아래에 있는 모든 행의 글을 한 글자도 바꾸지 말고 그대로 다시 적으세요. 답에는 그림을 넣지 마세요.

***

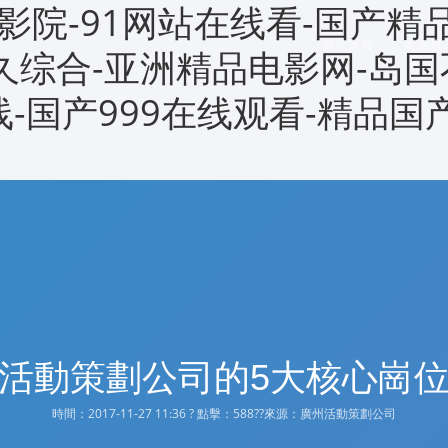
影院-91网站在线看-国产精
網站首頁
案例展
久久综合-亚洲精品电影网-岛国
线-国产999在线观看-精品国
活動策劃公司的5大核心崗
時間：2017-11-27 11:36 ? 點擊：
588??來源：廣州活動策劃公司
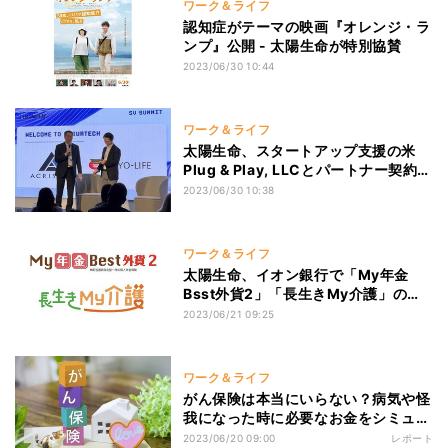
ワーク＆ライフ
認知症がテーマの映画『オレンジ・ラ
ンプ』公開 - 太陽生命が特別協賛
2023/06/30 10:44
ワーク＆ライフ
太陽生命、スタートアップ支援の米
Plug & Play, LLCとパートナー契約を
締結
2023/06/30 10:38
ワーク＆ライフ
太陽生命、イオン銀行で「My年金
Bsst外貨2」「長生きMy介護」の販
売開始
2023/06/21 09:25
ワーク＆ライフ
がん保険は本当にいらない？病気や怪
我になった時に必要なお金をシミュレ
ーションしてみよう
2023/06/20 09:00
レポート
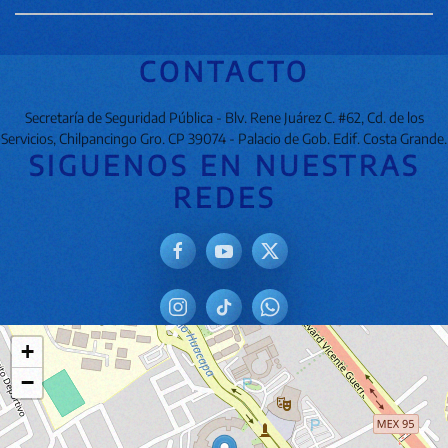
CONTACTO
Secretaría de Seguridad Pública - Blv. Rene Juárez C. #62, Cd. de los
Servicios, Chilpancingo Gro. CP 39074 - Palacio de Gob. Edif. Costa Grande.
SIGUENOS EN NUESTRAS
REDES
+
−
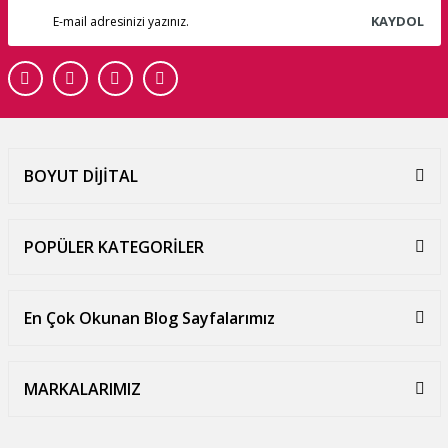
KAYDOL
BOYUT DİJİTAL
POPÜLER KATEGORİLER
En Çok Okunan Blog Sayfalarımız
MARKALARIMIZ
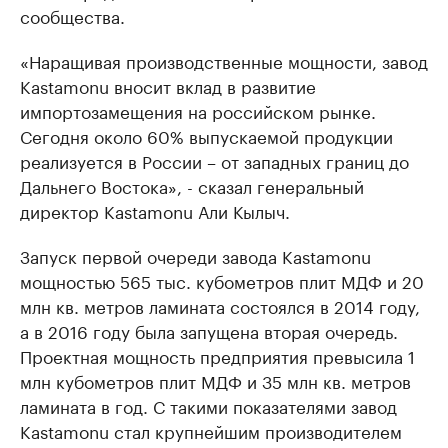
сообщества.
«Наращивая производственные мощности, завод
Kastamonu вносит вклад в развитие
импортозамещения на российском рынке.
Сегодня около 60% выпускаемой продукции
реализуется в России – от западных границ до
Дальнего Востока», - сказал генеральный
директор Kastamonu Али Кылыч.
Запуск первой очереди завода Kastamonu
мощностью 565 тыс. кубометров плит МДФ и 20
млн кв. метров ламината состоялся в 2014 году,
а в 2016 году была запущена вторая очередь.
Проектная мощность предприятия превысила 1
млн кубометров плит МДФ и 35 млн кв. метров
ламината в год. С такими показателями завод
Kastamonu стал крупнейшим производителем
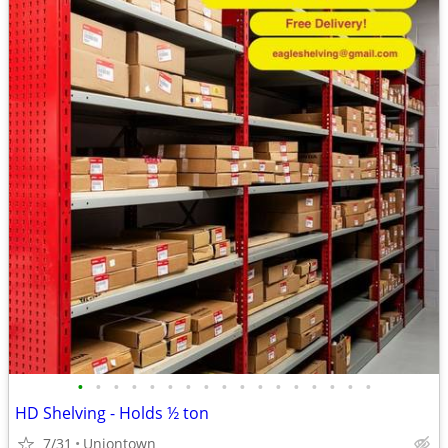
•
•
•
•
•
•
•
•
•
•
•
•
•
•
•
•
•
HD Shelving - Holds ½ ton
7/31
Uniontown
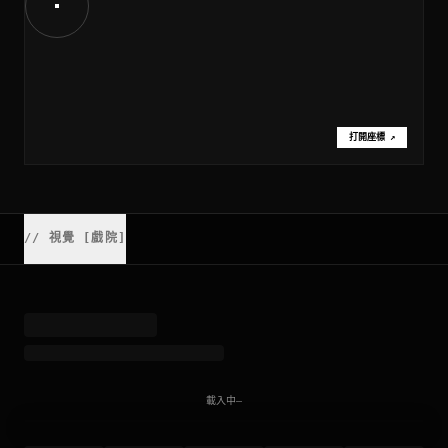
打開座標
↗
//
視覺 [戲院]
載入中⋯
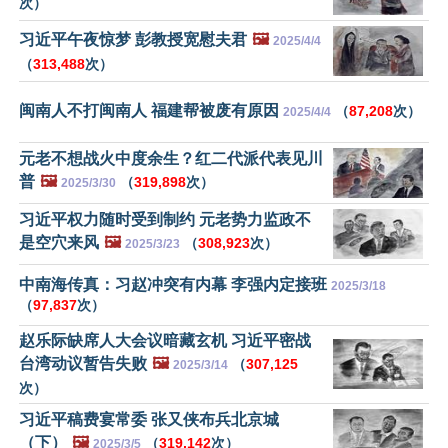
次）
习近平午夜惊梦 彭教授宽慰夫君
🖼️
2025/4/4
（
313,488
次）
闽南人不打闽南人 福建帮被废有原因
（
87,208
次）
2025/4/4
元老不想战火中度余生？红二代派代表见川
普
🖼️
（
319,898
次）
2025/3/30
习近平权力随时受到制约 元老势力监政不
是空穴来风
🖼️
（
308,923
次）
2025/3/23
中南海传真：习赵冲突有内幕 李强内定接班
2025/3/18
（
97,837
次）
赵乐际缺席人大会议暗藏玄机 习近平密战
台湾动议暂告失败
🖼️
（
307,125
2025/3/14
次）
习近平稿费宴常委 张又侠布兵北京城
（下）
🖼️
（
319,142
次）
2025/3/5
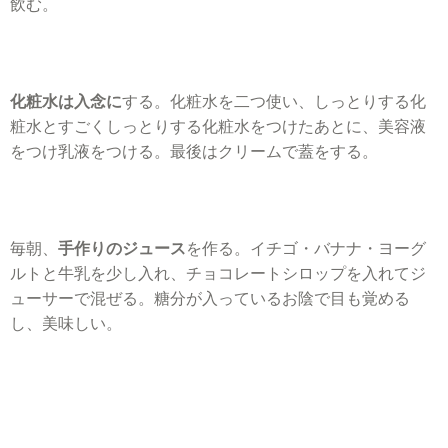
飲む。
化粧水は入念に
する。化粧水を二つ使い、しっとりする化
粧水とすごくしっとりする化粧水をつけたあとに、美容液
をつけ乳液をつける。最後はクリームで蓋をする。
毎朝、
手作りのジュース
を作る。イチゴ・バナナ・ヨーグ
ルトと牛乳を少し入れ、チョコレートシロップを入れてジ
ューサーで混ぜる。糖分が入っているお陰で目も覚める
し、美味しい。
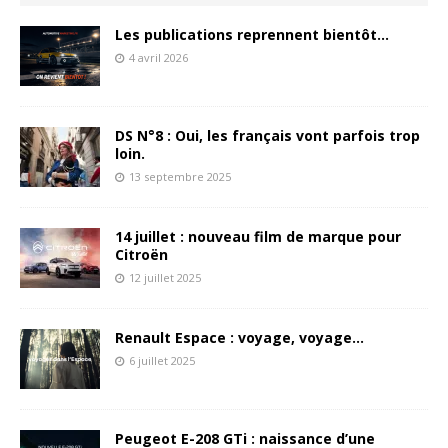
Les publications reprennent bientôt…
4 avril 2026
DS N°8 : Oui, les français vont parfois trop
loin.
13 septembre 2025
14 juillet : nouveau film de marque pour
Citroën
12 juillet 2025
Renault Espace : voyage, voyage…
6 juillet 2025
Peugeot E-208 GTi : naissance d’une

***

응답란 →
影院-91网站在线看-国产精
網站首頁
案例展
久久综合-亚洲精品电影网-岛国
线-国产999在线观看-精品国
活動策劃公司的5大核心崗
時間：2017-11-27 11:36 ? 點擊：
588??來源：廣州活動策劃公司
ワーク＆ライフ
認知症がテーマの映画『オレンジ・ラ
ンプ』公開 - 太陽生命が特別協賛
2023/06/30 10:44
ワーク＆ライフ
太陽生命、スタートアップ支援の米
Plug & Play, LLCとパートナー契約を
締結
2023/06/30 10:38
ワーク＆ライフ
太陽生命、イオン銀行で「My年金
Bsst外貨2」「長生きMy介護」の販
売開始
2023/06/21 09:25
ワーク＆ライフ
がん保険は本当にいらない？病気や怪
我になった時に必要なお金をシミュレ
ーションしてみよう
2023/06/20 09:00
レポート
CONTACTO
Secretaría de Seguridad Pública - Blv. Rene Juárez C. #62, Cd. de los
Servicios, Chilpancingo Gro. CP 39074 - Palacio de Gob. Edif. Costa Grande.
SIGUENOS EN NUESTRAS
REDES
+
−
KAYDOL
BOYUT DİJİTAL
POPÜLER KATEGORİLER
En Çok Okunan Blog Sayfalarımız
MARKALARIMIZ
сообщества.
«Наращивая производственные мощности, завод
Kastamonu вносит вклад в развитие
импортозамещения на российском рынке.
Сегодня около 60% выпускаемой продукции
реализуется в России – от западных границ до
Дальнего Востока», - сказал генеральный
директор Kastamonu Али Кылыч.
Запуск первой очереди завода Kastamonu
мощностью 565 тыс. кубометров плит МДФ и 20
млн кв. метров ламината состоялся в 2014 году,
а в 2016 году была запущена вторая очередь.
Проектная мощность предприятия превысила 1
млн кубометров плит МДФ и 35 млн кв. метров
ламината в год. С такими показателями завод
Kastamonu стал крупнейшим производителем
•
•
•
•
•
•
•
•
•
•
•
•
•
•
•
•
•
HD Shelving - Holds ½ ton
7/31
Uniontown
打開座標
↗
//
視覺 [戲院]
載入中⋯
次）
习近平午夜惊梦 彭教授宽慰夫君
🖼️
2025/4/4
（
313,488
次）
闽南人不打闽南人 福建帮被废有原因
（
87,208
次）
2025/4/4
元老不想战火中度余生？红二代派代表见川
普
🖼️
（
319,898
次）
2025/3/30
习近平权力随时受到制约 元老势力监政不
是空穴来风
🖼️
（
308,923
次）
2025/3/23
中南海传真：习赵冲突有内幕 李强内定接班
2025/3/18
（
97,837
次）
赵乐际缺席人大会议暗藏玄机 习近平密战
台湾动议暂告失败
🖼️
（
307,125
2025/3/14
次）
习近平稿费宴常委 张又侠布兵北京城
（下）
🖼️
（
319,142
次）
2025/3/5
飲む。
化粧水は入念に
する。化粧水を二つ使い、しっとりする化
粧水とすごくしっとりする化粧水をつけたあとに、美容液
をつけ乳液をつける。最後はクリームで蓋をする。
毎朝、
手作りのジュース
を作る。イチゴ・バナナ・ヨーグ
ルトと牛乳を少し入れ、チョコレートシロップを入れてジ
ューサーで混ぜる。糖分が入っているお陰で目も覚める
し、美味しい。
Les publications reprennent bientôt…
4 avril 2026
DS N°8 : Oui, les français vont parfois trop
loin.
13 septembre 2025
14 juillet : nouveau film de marque pour
Citroën
12 juillet 2025
Renault Espace : voyage, voyage…
6 juillet 2025
Peugeot E-208 GTi : naissance d’une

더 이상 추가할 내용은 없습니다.